While it's hard to imagine any artist in rock history who's won more praise, prizes or financial rewards for his accomplishments, it's long been a thorn in Sir Paul McCartney's side that his old mate John Lennon was the Beatle acknowledged as "the avant-garde one," while of course Macca was merely "the pop guy." In addition to griping about this in many interviews, McCartney's tried to correct this impression throughout his solo career by dabbling in odd underground side projects--among them "Liverpool Sound Collage" with the Super Furry Animals in 2000 and two discs of ambient electronica under the name the Fireman in 1993 and 1998--in between the steady stream of, you know, mere pop albums (the last of which, "Memory Almost Full," was released last year on Starbucks' now-defunct Hear Music label).

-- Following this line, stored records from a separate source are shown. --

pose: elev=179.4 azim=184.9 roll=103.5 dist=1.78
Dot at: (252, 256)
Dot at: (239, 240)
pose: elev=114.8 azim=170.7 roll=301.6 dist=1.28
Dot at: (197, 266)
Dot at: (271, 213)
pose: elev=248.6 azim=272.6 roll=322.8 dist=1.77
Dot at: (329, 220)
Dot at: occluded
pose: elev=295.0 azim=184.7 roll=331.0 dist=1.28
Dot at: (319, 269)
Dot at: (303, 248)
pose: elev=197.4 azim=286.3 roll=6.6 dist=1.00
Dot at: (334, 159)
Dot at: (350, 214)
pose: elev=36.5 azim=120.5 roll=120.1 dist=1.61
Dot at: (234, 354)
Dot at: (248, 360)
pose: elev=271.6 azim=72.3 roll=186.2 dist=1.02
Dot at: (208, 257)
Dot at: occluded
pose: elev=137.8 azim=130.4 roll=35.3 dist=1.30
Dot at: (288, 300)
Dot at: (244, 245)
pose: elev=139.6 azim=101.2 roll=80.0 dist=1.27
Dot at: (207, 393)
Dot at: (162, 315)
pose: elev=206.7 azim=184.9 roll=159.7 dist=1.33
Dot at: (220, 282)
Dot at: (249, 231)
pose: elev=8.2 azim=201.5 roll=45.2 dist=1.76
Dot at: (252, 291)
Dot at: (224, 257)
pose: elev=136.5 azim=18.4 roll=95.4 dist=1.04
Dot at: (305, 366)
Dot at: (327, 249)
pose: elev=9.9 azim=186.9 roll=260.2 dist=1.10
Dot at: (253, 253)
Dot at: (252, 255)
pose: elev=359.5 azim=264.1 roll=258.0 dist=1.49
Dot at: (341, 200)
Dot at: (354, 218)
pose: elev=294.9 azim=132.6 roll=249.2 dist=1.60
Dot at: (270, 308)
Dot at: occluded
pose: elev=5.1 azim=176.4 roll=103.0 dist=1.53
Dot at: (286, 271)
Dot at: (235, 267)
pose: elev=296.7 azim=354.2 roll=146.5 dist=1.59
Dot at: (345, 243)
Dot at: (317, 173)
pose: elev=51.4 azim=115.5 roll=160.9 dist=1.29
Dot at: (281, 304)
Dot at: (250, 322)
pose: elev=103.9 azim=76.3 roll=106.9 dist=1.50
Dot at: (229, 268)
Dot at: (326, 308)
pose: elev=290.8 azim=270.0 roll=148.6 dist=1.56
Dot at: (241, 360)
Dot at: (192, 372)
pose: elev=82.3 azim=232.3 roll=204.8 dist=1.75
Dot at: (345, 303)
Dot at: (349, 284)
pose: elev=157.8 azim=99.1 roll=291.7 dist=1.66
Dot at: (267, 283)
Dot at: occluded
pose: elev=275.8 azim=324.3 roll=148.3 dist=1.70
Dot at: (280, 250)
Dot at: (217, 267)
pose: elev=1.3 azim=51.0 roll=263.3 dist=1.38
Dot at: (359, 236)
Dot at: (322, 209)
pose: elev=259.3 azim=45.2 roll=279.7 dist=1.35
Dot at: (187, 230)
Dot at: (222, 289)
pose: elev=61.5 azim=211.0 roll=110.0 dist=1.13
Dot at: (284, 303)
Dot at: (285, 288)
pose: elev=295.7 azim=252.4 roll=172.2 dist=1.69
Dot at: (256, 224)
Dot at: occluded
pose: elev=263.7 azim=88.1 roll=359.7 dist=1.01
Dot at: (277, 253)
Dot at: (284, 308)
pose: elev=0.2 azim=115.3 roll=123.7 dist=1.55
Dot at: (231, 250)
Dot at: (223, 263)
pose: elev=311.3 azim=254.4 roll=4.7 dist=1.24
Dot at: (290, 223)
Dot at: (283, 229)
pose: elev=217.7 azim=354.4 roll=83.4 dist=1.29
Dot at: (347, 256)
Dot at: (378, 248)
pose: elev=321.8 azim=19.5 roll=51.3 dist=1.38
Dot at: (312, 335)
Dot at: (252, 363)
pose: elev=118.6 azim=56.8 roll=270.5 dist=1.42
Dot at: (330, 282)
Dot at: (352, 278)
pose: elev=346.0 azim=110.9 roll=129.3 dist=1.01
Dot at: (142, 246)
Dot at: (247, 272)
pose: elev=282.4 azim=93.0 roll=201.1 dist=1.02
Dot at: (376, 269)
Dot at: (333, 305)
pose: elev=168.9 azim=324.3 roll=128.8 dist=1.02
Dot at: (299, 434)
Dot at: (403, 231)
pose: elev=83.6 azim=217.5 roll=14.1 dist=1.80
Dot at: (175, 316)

All of these detours have had some engaging moments, but the fact is, none have matched the experimental genius of Lennon at his most far-out--say, "Tomorrow Never Knows" from "Revolver." Yet still Paul keeps trying, and now, on the heels of recent statements that he'd really like to release "Carnival of Light," a legendary "lost" Beatles track from the acid-drenched year of 1967 which preceded John's tape-collage experiments with "Revolution 9" by more than two years, McCartney has reunited with Fireman collaborator Youth, a former member of Killing Joke turned techno DJ, to craft "Electric Arguments," singing for the first time in this guise, and intentionally recording in quick-'n'-dirty punk-rock fashion, writing, playing all the instruments and finishing each of the 13 recordings in its own 24-hour period.
Clearly, McCartney works best when he forces himself to stretch via this kind of challenge: The last time the 66-year-old legend sounded this excited, inspired and energized was on "Run Devil Run" in 1999, when he was just covering some of his most loved '50s rock songs with a bunch of his pals. But the same major flaw that has plagued much of his solo output is still a problem here: The results are wildly inconsistent. There are some great tunes (the furious blues-rock of the opening "Nothing Too Much Just Out of Sight" and the lovely freak-folk of "Is This Love?"), some horrible tunes (the slight skiffle ballad "Two Magpies" and the bombastic pop tune "Sing the Changes") and some tunes that fall somewhere in between (most of them on the last third of the disc, where the spacey sounds most resemble the trance-out drones of the earlier Fireman discs).
It's nice to hear McCartney having fun, and it's easier to forgive his failures when he's so obviously trying new things; I'll take this Paul over the "official solo album Paul" any day. But it's hard to resist nothing that Lennon never worried about separating pop John from experimental John--and that's why he'll always be the more avant-garde one.